Just as the last two issues focused on Smasher and Hyperion, respectively, this issue zeroes in on Shang-Chi. What are his abilities? What strengths and advantages will he bring to the Avengers team? Through Shang-Chi's dialogue and actions we discover more about the Universe's "Mother," a figure that appeared briefly in the third issue of this series. It is because of her that the three Gods we met on Mars let the Avengers go. The question remains, though, who is she? With Shang-Chi's help, the figure begins to recount her earliest memory and attempts to recall who she used to be.
These are not the only two characters we see in this issue, either. This is not the first time that Hickman has written Spider-Man. In fact, some of the most sentimental moments in FANTASTIC FOUR and FF featured the character. This is, however, one of the first times that Hickman has written this new Spider-Man (Doctor Octopus) and it's fun to see the blatant differences between the two characters and the way they are written.
I think beyond the fact that we get beautiful dialogue and stunning art in this issue, we also get a peek at Hickman's "bigger picture." In the third issue of this series we saw this being mentioned that the Earth bears some sort of importance and it is the reason why it cannot be destroyed. Hickman delves into this idea and explains why and what role the earth plays in regards to the bigger picture. Hickman draws a parallel between the universe and the host body in an interesting way.
Nothing bad here, another brilliant issue in this incredibly compelling story.

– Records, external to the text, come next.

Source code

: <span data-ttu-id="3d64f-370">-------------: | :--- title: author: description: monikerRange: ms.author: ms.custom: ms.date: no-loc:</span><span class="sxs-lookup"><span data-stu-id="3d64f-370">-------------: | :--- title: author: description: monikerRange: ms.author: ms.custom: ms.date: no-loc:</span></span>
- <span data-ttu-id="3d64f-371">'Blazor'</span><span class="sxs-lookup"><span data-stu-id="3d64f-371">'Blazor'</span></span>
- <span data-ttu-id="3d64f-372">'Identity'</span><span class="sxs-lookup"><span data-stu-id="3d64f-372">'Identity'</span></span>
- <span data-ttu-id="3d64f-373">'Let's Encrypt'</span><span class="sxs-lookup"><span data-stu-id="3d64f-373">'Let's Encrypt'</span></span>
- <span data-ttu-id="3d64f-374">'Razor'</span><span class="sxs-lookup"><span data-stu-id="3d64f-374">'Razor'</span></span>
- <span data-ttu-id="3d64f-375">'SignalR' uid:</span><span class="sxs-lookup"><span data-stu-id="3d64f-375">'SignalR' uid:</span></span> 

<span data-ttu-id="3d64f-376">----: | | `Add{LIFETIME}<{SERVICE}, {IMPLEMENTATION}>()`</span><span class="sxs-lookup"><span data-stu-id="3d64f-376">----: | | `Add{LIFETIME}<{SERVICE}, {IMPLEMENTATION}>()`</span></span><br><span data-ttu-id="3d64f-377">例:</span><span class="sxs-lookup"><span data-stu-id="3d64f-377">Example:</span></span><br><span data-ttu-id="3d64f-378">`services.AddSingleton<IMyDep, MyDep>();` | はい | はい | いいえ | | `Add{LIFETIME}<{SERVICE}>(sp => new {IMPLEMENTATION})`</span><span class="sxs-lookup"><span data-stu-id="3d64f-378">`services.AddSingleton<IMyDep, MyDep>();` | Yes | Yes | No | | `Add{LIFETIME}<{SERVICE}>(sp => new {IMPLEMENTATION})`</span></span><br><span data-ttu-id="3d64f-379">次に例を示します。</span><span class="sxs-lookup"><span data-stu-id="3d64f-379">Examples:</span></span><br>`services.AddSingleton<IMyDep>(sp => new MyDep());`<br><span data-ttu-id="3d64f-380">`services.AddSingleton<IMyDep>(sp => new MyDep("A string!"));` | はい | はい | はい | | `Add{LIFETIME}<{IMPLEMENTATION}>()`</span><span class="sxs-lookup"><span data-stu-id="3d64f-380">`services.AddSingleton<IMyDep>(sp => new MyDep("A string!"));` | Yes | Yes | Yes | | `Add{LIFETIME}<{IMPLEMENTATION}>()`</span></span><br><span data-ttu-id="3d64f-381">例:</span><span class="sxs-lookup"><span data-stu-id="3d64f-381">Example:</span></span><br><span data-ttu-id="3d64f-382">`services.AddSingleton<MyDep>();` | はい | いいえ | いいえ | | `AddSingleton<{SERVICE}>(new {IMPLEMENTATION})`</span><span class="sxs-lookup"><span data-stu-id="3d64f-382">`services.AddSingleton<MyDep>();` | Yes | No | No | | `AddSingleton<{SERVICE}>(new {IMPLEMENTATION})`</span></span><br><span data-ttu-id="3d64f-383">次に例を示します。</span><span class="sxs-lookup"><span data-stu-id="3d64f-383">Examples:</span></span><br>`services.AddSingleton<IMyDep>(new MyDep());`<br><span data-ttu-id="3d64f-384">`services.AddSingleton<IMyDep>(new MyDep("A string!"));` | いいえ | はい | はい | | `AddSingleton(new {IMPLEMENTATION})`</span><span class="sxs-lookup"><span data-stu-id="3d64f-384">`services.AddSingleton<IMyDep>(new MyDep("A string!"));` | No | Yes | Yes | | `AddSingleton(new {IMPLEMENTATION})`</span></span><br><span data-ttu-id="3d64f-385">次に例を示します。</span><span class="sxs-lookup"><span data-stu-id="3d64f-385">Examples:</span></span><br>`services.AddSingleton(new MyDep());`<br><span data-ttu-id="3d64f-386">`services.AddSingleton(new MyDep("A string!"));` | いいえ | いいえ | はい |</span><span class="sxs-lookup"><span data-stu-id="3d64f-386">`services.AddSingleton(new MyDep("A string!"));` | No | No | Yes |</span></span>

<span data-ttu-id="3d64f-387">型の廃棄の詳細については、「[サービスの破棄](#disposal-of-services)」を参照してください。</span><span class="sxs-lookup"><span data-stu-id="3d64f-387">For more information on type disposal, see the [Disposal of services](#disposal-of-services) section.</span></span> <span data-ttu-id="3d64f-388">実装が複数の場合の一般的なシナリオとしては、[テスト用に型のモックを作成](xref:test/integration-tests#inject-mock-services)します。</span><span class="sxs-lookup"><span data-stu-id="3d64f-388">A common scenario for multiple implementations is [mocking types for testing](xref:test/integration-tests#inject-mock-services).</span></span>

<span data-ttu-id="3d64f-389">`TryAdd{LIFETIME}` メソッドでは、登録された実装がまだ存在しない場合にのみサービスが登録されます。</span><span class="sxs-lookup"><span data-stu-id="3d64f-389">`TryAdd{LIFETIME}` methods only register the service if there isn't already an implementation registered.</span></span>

Although the first three issues of this series felt like they were self contained and had a definitive beginning and an end, it is clear that Hickman has a bigger picture that he is playing with, and we see a glimpse of that here/ The being that the Avengers are introduced to at the start of this series plays an important role not only in this issue, but in this story in general. It's great to see Hickman circle back to a concept we saw previously, something I think that is essential to the story he is trying to tell. The dialogue is fantastic: it sets up the story in a compelling way and it clues us into the direction that Hickman plans on taking this series. Not only do we get a great story, but we have equally gorgeous art, too. Hickman manages to teeter between executing a story that is compelling and complex while still accessible to new readers.